SDOT Accomplishments Under Director Greg Spotts’ Leadership:
- Launched program to distribute free ORCA cards made available to more than 10,000 Seattle Housing Authority residents.
- Completed life cycle assessments of all bridges owned by SDOT and accelerated bridge seismic retrofit program. Completed several projects to renovate the electrical, hydraulic and mechanical systems that operate the Spokane Street Swing Bridge.
- Appointed SDOT’s first Chief Climate Officer and published the Climate Change Response Framework to reduce transportation emissions in Seattle.
- Launched an initiative to ‘Right Size, Then Electrify’SDOT’s fleet and advance fleet electrification with the City’s Finance & Administrative Services as a part of the City’s overall climate goals.
- Secured roughly $185 million in federal, state, and regional grants including $26 million for street safety projects.
- Published 2024 update to SDOT’s Vision Zero Action Plan to detail concrete actions to enhance transportation safety on Seattle’s streets over the next three years.
- Added No-Turn-On-Red safety enhancement at 130 more intersections around Downtown Seattle and other high-priority locations, exceeding the commitment made in the Vision Zero Action Plan. Created a new policy to make this a more standard practice citywide.

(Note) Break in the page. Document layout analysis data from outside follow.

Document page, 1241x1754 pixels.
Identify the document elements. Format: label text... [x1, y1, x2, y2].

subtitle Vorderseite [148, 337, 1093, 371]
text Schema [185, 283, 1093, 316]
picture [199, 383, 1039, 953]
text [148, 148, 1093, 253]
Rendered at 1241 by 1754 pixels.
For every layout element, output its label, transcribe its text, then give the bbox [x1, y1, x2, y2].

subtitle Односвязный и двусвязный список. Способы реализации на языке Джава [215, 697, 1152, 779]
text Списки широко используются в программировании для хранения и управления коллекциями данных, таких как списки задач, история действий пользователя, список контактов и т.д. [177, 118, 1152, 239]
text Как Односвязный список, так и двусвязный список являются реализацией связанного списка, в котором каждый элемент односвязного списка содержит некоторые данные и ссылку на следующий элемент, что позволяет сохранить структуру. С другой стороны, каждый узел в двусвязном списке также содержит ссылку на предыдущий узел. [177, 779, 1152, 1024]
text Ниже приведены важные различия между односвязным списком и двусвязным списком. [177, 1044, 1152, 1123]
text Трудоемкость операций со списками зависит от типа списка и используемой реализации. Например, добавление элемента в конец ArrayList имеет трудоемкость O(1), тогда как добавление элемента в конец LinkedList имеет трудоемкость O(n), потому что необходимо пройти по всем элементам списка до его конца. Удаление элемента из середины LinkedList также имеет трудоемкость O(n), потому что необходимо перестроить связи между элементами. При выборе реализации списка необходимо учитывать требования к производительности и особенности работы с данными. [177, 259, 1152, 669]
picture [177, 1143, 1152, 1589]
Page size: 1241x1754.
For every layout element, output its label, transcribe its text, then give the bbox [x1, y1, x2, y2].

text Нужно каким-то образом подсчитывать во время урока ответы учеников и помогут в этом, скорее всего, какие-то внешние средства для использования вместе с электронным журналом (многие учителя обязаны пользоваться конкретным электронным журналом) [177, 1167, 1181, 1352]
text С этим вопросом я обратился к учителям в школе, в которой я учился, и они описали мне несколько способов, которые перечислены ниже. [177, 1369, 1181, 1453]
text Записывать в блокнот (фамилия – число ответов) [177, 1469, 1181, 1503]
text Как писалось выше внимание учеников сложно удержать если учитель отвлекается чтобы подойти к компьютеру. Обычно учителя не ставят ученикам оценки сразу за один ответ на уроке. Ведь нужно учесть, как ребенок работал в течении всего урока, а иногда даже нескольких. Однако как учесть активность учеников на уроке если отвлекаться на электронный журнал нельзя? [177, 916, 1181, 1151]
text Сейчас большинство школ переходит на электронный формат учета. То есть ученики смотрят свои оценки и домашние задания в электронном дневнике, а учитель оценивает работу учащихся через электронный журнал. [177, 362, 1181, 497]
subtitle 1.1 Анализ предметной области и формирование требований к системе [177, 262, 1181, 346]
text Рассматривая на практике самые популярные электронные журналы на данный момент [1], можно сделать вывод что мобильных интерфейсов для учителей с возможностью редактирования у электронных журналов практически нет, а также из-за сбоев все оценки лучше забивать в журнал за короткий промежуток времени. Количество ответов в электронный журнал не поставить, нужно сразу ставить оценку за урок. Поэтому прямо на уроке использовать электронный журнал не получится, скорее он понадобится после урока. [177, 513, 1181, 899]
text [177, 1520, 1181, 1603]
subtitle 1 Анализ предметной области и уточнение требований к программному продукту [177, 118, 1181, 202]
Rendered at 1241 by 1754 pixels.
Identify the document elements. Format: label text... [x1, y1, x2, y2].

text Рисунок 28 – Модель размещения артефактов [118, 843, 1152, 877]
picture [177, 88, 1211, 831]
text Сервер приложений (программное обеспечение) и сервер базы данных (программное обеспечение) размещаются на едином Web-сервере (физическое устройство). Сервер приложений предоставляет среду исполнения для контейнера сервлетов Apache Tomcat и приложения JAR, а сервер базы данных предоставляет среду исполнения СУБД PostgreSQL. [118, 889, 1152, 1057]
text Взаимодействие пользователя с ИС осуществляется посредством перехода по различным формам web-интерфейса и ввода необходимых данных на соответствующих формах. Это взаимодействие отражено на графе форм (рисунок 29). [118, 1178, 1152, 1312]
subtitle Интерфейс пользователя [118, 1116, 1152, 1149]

- Installed pedestrian-first walk signals (leading pedestrian intervals) at over 100 new intersections in 2024. These proven safety upgrades are now activated at 80 percent the traffic signals in Seattle.
- Prioritized advancing bicycle and pedestrian safety projects in South Seattle including the MLK Jr Way Safety Project, Beacon Ave S and 15th Ave S Safety Project, Georgetown to Downtown Safety Project, and Georgetown to South Park Safety Project.
- Installed Seattle’s first protected bike intersection and created an Even Better Bike Lane pilot program to upgrade paint and plastic-post bike lanes with concrete protection.
- Built over 50 new sidewalk blocks and prioritized repairing sidewalks without damaging mature healthy trees.
- Reached a major milestone for Safe Routes to School, completing one or more upgrades at every public K-12 school in Seattle during the Levy to Move Seattle.
- Broke ground on over 180 construction projects. This included over 30 projects in 2024, roughly 2.5 times the typical previous pace of construction.
- Created music venue parking and loading zones for performers and established a permanent program for outdoor dining, vending, merchandise display, and street closure permits.
- Published the full Seattle Transportation Plan, which was unanimously approved by the Seattle City Council, detailing the City’s 20-year vision for transportation in Seattle based on years of public input and engagement.
- Developed the 2024 Seattle Transportation Levy in partnership with incoming Interim SDOT Director Adiam Emery, which was proposed by the Mayor, sent to Seattle voters by the Seattle City Council, and overwhelmingly approved by 66% of voters in November 2024.
- Helped launch the Mayor’s Downtown Activation Plan, and supported projects to revitalize the city center with lighting along 3rd Avenue and marvelous murals in and around Downtown Seattle, from Belltown to SODO to the Chinatown-International District.